Wednesday, September 4, 2013

59: believing what you believe

I know God has put me at this school as a 3-grades combo teacher. Some days I want to really complain. Some days I really want to say "I CAN'T do this." But, I swallow the emotions in spite of myself because I know that this is where God has me. And ya can't really argue with that.

I know the fact that this whole online dating thing hasn't produced any "results" is okay, and God's got charge. Recently I was even thinking of writing a post about one area (among others) where I just realized I have major relationship issues and that maybe it's a good thing God hasn't given me a relationship in the last year or so!

But then an uber-quiet fellow I know told me he found success on a dating site after only 3 months and is going strong with a girl.

"You?" he asked me.

Nope.

I tried not to internalize the passing thought of "So what's the matter with you?" After all, this shy, unsociable fellow has a girlfriend, so...what's the matter with me?

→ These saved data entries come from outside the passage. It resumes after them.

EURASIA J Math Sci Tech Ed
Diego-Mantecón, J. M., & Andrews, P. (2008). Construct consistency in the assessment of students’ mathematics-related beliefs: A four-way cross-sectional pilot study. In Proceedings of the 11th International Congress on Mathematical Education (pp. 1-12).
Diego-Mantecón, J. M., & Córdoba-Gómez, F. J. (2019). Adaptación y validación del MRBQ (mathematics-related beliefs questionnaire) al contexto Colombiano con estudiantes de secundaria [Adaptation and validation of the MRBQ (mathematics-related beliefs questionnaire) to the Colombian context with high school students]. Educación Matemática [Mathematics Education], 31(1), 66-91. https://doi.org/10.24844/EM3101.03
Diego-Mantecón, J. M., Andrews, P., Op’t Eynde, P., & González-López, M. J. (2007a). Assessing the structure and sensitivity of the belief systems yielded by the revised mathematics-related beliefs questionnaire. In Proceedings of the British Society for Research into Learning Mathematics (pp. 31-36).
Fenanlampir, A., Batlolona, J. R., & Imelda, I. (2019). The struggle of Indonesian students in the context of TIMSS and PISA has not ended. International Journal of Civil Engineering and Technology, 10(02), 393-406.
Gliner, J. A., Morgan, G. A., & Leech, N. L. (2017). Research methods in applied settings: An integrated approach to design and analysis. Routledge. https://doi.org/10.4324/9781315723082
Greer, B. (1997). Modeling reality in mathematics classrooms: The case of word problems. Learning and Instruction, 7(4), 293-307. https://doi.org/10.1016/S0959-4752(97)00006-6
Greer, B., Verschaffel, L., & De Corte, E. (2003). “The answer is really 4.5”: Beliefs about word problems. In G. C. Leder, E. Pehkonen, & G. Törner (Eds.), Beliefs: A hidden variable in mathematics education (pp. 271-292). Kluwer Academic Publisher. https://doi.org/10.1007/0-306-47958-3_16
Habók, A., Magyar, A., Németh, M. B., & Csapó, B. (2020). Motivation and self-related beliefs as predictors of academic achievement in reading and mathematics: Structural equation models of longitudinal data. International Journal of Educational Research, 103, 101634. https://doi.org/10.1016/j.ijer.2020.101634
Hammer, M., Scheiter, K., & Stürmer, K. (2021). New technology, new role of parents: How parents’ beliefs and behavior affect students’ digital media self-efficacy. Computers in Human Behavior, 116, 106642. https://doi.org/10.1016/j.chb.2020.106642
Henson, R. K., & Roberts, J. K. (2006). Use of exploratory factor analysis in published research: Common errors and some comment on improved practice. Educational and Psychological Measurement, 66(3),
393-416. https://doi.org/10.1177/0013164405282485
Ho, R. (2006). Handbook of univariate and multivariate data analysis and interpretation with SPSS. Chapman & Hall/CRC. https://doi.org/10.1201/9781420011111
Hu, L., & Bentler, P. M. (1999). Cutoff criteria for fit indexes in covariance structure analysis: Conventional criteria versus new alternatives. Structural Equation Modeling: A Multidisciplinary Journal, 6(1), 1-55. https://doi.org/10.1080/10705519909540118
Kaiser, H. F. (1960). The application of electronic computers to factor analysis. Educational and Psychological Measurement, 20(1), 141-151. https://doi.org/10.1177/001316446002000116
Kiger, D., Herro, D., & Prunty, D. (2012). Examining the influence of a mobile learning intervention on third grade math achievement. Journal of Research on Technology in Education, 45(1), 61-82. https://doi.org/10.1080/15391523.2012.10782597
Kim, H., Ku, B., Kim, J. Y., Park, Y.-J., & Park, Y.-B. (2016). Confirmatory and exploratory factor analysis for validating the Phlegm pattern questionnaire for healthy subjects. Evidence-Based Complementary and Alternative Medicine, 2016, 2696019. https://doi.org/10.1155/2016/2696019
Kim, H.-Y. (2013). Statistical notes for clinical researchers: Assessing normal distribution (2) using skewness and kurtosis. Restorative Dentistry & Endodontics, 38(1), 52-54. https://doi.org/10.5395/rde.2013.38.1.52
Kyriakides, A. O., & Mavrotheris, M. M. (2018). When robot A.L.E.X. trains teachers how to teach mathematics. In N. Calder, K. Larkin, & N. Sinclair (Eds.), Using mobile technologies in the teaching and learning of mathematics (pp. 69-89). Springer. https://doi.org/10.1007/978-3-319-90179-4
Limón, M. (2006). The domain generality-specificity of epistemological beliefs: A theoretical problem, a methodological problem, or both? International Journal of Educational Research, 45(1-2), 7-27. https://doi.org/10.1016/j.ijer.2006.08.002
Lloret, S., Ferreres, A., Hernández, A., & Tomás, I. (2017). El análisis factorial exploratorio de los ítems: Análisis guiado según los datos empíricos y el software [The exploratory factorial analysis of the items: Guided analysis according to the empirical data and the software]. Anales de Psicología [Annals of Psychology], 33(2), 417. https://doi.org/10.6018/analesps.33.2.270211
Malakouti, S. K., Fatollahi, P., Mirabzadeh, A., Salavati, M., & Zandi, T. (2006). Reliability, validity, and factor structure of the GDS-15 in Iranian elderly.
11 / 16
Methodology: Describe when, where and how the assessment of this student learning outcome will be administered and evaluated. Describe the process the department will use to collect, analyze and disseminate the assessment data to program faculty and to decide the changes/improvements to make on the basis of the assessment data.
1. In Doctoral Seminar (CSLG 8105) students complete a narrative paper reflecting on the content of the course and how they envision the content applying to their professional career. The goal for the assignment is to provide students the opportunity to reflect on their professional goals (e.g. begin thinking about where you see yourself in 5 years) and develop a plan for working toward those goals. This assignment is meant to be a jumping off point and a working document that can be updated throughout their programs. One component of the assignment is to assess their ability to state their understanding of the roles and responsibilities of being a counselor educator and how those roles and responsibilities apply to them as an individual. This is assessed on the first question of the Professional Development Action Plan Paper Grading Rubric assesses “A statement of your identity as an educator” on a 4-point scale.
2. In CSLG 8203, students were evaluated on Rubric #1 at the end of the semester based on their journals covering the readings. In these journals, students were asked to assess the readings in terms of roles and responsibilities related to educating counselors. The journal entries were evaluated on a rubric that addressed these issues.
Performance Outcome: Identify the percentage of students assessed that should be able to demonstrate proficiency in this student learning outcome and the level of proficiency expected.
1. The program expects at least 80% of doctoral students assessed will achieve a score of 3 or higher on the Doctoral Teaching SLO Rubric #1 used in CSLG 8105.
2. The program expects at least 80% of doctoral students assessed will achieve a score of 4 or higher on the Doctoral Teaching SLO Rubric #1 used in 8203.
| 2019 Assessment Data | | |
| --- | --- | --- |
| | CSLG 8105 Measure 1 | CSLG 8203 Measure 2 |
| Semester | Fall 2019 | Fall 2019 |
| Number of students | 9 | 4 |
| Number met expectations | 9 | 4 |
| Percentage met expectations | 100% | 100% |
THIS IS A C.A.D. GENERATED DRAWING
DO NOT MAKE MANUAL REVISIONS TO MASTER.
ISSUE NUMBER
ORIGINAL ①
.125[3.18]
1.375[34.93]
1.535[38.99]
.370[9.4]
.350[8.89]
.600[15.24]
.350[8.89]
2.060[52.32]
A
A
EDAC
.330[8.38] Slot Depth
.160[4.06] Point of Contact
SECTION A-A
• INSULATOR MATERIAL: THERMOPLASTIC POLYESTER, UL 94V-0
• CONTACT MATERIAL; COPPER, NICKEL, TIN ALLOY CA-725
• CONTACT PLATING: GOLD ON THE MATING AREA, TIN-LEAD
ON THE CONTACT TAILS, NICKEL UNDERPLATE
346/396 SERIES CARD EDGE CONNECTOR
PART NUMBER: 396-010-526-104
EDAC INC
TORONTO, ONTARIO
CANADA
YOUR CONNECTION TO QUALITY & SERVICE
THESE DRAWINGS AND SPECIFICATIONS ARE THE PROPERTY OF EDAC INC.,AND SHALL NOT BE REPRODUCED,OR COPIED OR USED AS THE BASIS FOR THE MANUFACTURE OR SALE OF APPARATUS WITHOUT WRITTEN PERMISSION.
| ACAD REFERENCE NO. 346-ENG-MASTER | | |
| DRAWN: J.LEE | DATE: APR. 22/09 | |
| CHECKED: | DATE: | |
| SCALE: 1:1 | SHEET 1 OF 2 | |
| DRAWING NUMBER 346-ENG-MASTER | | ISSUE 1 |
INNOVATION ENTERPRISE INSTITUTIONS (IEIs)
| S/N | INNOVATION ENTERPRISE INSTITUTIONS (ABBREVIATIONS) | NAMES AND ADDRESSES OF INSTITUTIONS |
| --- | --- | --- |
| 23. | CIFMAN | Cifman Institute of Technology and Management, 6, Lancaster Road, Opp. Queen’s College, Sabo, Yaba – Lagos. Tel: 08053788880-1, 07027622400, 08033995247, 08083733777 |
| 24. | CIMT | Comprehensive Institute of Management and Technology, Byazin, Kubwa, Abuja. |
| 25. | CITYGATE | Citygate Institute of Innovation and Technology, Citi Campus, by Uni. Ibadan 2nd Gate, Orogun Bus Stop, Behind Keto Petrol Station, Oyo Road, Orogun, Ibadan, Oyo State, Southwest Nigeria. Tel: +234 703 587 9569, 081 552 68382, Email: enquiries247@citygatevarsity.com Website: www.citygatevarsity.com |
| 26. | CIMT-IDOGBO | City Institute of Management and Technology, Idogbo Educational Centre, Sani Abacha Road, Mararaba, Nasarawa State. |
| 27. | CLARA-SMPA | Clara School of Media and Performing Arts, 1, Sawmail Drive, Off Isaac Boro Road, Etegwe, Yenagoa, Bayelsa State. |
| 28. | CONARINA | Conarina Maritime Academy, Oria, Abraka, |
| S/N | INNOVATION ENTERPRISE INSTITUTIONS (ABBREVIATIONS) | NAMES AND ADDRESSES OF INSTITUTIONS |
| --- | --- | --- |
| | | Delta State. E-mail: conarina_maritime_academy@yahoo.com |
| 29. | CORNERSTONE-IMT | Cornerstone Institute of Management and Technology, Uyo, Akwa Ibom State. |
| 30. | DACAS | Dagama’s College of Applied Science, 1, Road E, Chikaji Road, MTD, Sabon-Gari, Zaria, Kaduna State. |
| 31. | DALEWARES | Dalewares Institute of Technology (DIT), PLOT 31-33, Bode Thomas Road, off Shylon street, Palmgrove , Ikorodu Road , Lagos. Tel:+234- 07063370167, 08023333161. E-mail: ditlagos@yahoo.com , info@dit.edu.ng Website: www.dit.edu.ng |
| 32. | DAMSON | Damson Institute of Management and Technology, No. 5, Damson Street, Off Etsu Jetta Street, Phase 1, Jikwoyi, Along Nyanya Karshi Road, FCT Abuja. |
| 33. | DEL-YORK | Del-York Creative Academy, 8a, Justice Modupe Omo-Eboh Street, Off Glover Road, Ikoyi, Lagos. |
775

I found myself coming home, getting online, and looking to see if there were any guys I hadn't been particularly attracted to that I could now send a reply to, casting my bread upon the waters, just so I could have a better chance of success.

(No luck.)

Anyways, I have to reel myself back in, speak the truth to myself that, no, this is where God has me. No rush. No pressure. No asking why not me.

In other words, sometimes ya gotta push the emotions aside and just believe what you believe.